+++ EXCERPTED TEXT +++

# Pictures of the Thanksgiving Fattie



## jsanders (Dec 1, 2009)

I used sweet italian sausage, bell peppers, mushrooms, turnip leaves and moz cheese. The turnip leaves are there because a local italian restaurant makes a t green lasagna that is great....and we had some.

There is also a pic of my able bodied assistant and a chicken.


----------



## meat hunter (Dec 1, 2009)

Great looking fatty. I like the able bodied assistant too LOL. 
Did any Thanksgiving guests get to try the fatty? What did they think?


----------



## jsanders (Dec 1, 2009)

I can't find where to resize them.  I'm looking though.


----------



## meat hunter (Dec 1, 2009)

When I just checked your post, it only showed a link to your photos. Thats why I added the link on how to post, but I see you photos are up now and I edited my post.

To resize, there should be a link to hit that say, more options. Try that.


----------



## jsanders (Dec 1, 2009)

thanks. Yeah, i took it to my wifes family get together and got a lot of copliments and yums.  My mom said it had too much garlic.


----------



## swindler (Dec 1, 2009)

Holy Schlitz


----------



## beer-b-q (Dec 2, 2009)

Looks Great, Nice Bandera Smoker Too...


----------

+++ ENTRIES +++

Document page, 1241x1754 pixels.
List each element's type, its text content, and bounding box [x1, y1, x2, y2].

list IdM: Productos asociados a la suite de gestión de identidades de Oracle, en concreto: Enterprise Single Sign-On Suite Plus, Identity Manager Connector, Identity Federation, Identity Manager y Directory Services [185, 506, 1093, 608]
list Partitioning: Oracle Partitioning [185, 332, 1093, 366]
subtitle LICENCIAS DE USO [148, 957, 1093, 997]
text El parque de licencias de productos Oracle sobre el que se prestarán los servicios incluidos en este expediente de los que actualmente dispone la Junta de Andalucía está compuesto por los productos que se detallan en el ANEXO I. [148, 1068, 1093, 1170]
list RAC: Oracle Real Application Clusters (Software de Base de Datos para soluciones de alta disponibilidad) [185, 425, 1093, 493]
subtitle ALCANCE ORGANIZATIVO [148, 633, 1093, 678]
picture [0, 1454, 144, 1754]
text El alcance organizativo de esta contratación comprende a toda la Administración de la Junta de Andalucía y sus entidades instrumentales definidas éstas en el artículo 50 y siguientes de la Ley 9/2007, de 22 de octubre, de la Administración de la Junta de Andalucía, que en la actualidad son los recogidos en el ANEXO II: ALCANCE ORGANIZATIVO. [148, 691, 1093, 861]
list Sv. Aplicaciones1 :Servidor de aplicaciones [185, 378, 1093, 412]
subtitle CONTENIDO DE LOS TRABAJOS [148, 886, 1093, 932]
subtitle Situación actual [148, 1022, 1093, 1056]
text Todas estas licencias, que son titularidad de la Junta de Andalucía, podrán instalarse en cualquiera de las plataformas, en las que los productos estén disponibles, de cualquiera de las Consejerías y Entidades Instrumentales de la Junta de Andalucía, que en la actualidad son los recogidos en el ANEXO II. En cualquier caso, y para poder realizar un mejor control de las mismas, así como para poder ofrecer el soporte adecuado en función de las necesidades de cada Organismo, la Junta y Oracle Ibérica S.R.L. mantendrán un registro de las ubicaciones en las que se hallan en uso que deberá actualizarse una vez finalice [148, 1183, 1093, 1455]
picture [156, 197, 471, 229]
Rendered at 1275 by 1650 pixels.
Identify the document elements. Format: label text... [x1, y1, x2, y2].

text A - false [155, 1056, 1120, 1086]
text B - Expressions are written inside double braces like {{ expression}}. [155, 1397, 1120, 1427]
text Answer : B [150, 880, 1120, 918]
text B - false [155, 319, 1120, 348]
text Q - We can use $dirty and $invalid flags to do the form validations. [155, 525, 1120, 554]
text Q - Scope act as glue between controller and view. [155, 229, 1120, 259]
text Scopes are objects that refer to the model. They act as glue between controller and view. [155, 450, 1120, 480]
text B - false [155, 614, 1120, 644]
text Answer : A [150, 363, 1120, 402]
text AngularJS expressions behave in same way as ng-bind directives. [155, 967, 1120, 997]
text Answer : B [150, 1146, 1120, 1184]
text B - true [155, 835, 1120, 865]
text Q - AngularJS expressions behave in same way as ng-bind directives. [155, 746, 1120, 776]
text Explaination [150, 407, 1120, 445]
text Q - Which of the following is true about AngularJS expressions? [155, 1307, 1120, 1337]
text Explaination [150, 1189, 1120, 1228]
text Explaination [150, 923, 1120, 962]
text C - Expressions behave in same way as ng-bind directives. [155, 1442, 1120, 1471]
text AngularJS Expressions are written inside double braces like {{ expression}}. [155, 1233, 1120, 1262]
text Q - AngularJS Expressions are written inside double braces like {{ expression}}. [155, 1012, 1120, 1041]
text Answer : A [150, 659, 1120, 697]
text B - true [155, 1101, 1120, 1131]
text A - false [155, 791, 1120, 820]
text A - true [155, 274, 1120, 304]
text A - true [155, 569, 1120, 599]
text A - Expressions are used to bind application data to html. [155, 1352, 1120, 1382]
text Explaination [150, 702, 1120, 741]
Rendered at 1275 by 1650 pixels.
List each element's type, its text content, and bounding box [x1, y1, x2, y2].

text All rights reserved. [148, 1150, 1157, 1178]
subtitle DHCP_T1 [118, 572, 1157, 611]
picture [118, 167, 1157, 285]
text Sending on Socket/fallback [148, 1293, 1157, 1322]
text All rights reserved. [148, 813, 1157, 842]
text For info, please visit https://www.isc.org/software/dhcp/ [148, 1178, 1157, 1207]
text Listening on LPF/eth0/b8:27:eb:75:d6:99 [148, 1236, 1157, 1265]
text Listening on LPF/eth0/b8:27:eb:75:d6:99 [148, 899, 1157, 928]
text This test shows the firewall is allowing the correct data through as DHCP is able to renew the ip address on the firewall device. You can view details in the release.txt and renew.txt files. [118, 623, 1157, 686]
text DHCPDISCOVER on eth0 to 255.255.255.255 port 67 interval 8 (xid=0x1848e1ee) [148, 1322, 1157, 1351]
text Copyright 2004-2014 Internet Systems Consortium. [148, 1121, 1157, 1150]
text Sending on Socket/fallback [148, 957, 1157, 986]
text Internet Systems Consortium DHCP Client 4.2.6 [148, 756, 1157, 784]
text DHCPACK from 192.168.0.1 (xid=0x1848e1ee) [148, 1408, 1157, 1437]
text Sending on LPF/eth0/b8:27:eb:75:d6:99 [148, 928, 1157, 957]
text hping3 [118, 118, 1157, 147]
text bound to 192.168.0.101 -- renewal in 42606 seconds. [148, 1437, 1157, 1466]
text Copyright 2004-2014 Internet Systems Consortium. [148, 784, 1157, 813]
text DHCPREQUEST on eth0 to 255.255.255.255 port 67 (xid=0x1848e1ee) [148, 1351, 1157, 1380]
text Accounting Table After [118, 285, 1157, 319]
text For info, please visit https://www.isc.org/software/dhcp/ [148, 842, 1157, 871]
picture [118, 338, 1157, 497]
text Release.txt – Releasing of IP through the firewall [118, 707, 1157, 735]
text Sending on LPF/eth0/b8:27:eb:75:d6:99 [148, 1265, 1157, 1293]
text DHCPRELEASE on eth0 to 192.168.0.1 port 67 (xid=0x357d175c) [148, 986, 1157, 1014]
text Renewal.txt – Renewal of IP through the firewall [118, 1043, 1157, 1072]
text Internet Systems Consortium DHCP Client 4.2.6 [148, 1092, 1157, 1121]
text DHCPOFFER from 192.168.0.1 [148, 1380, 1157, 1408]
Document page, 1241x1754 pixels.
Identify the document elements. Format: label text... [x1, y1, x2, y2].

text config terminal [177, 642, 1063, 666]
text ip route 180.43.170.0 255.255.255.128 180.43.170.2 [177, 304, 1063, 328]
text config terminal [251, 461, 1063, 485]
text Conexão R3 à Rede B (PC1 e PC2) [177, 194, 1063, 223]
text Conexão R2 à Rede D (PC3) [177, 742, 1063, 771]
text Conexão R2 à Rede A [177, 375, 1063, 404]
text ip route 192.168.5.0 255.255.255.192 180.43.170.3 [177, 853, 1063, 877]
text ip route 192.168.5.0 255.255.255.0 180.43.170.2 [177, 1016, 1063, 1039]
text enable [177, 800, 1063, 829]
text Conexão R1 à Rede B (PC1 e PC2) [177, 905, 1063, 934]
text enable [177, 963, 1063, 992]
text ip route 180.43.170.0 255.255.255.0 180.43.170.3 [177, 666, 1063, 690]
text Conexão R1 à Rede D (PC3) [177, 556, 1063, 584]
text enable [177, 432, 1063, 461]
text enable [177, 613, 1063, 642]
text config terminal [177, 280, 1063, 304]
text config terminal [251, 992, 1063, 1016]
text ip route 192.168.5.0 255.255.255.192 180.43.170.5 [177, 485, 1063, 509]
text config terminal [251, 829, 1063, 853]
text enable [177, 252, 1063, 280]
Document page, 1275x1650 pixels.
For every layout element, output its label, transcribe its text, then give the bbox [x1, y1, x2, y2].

+++

◆ TASK TO COMPLETE
Decide whether the Thanksgiving fattie thread agrees with each statement, answering yes or no and quoting the words of the thread that settle it. (a) Mushrooms went into the fattie. (b) jsanders's mom said the fattie had too much salt. (c) beer-b-q complimented the smoker.

◆ EXERCISE RESPONSE
(a) Yes: "I used sweet italian sausage, bell peppers, mushrooms, turnip leaves and moz cheese."
(b) No: "My mom said it had too much garlic."
(c) Yes: "Looks Great, Nice Bandera Smoker Too..."